Pitfalls and compiler errors
Nil maps are the most common crash. If you forget make(map[int][]int) in the constructor, the map stays nil. Calling AddEdge triggers panic: assignment to entry in nil map. The compiler does not catch this because nil maps are valid values. The crash happens at runtime when the map tries to write to a non-existent bucket. Always initialize maps with make or a composite literal.
Slice aliasing is a silent corruption risk. The Neighbors method returns the slice stored inside the map. If the caller does neighbors := g.Neighbors(1); neighbors = append(neighbors, 99), they might modify the graph's internal array if the slice has spare capacity. This corrupts the graph without any error. The fix is to return a copy or document that the slice is read-only. For performance, returning the slice is common, but you must trust the caller or return append([]int(nil), g.adj[u]...) to create a copy.
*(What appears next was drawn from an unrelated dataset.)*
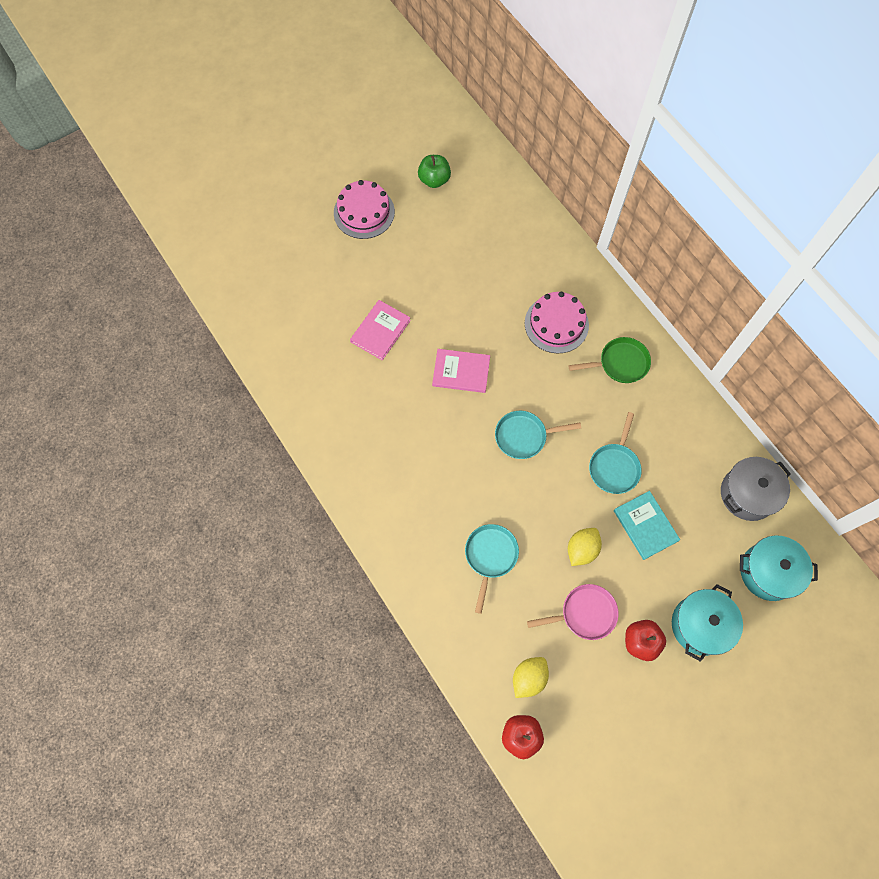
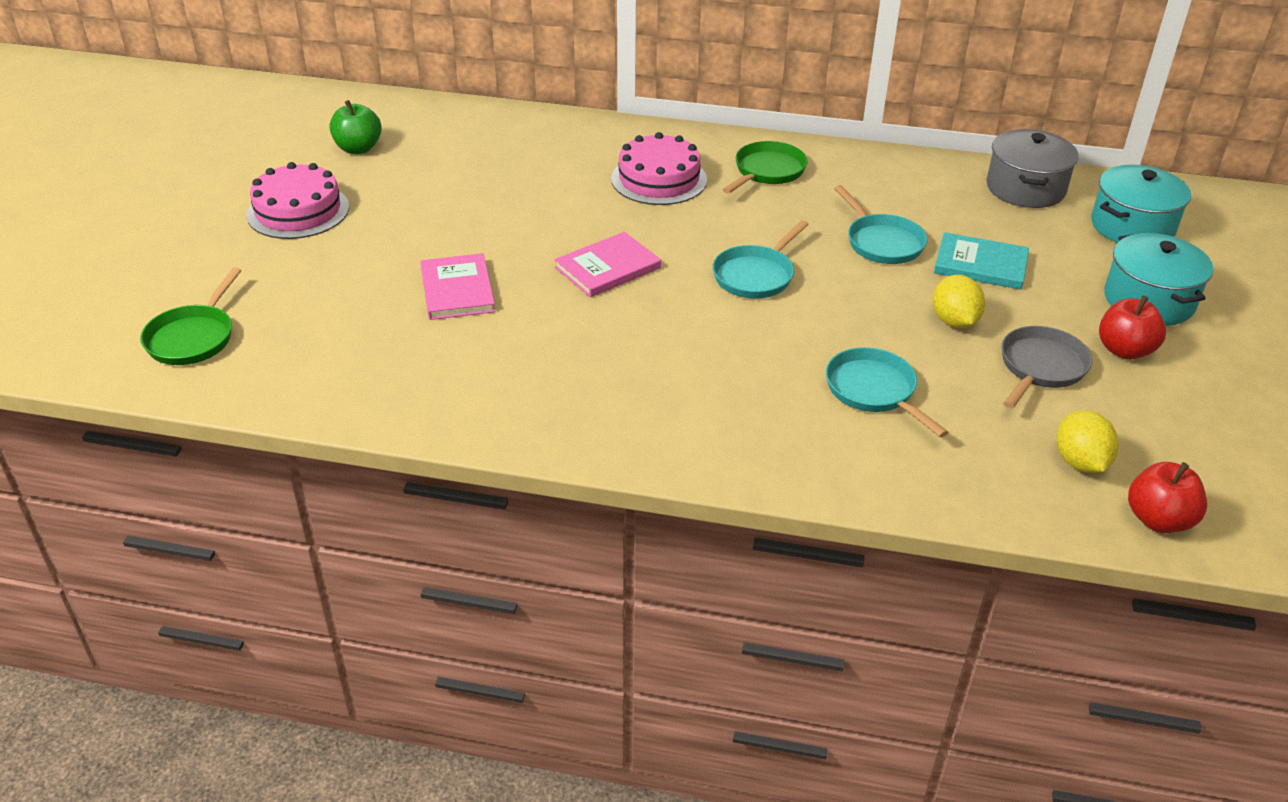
camera: 45 degrees left, 30 degrees down
(250, 273) = (193, 337): none -> green pan
(584, 613) = (1040, 367): pink pan -> grey pan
Duplicate edges break algorithms. AddEdge appends blindly. Calling it twice with the same pair adds the neighbor twice. This causes BFS to process the same edge multiple times, slowing down traversal and potentially causing infinite loops if the visited check is missing. You can add a check in AddEdge to skip duplicates, but it costs time. Decide if duplicates matter for your use case. If they do, iterate the slice before appending or use a set to track edges.
Undirected graphs require two updates. AddEdge(u, v) adds u -> v. For an undirected graph, you also need v -> u. You can wrap AddEdge in an AddUndirectedEdge method that calls AddEdge twice. Forgetting the second call creates a graph that behaves as directed even when you intended it to be undirected.
Nil maps panic. Shared slices corrupt. Check your invariants before you deploy.
Decision matrix
Use an adjacency list with map[T][]T when your graph is sparse and you need fast lookups for neighbors by node ID.
Use an adjacency matrix with [][]bool or [][]int when the graph is dense and you need O(1) checks for edge existence between any two nodes.
Use a slice of structs when node IDs are dense integers starting from zero and you want cache-friendly memory layout for traversal.
Use a third-party library like gonum/graph when you need weighted edges, directed/undirected toggles, or built-in algorithms like shortest path and cycle detection.
Use a simple slice of edges when you only need to iterate over all connections once and do not care about lookup speed.
Sparse graphs love maps. Dense graphs love matrices. Don't over-engineer the structure before you measure the bottleneck.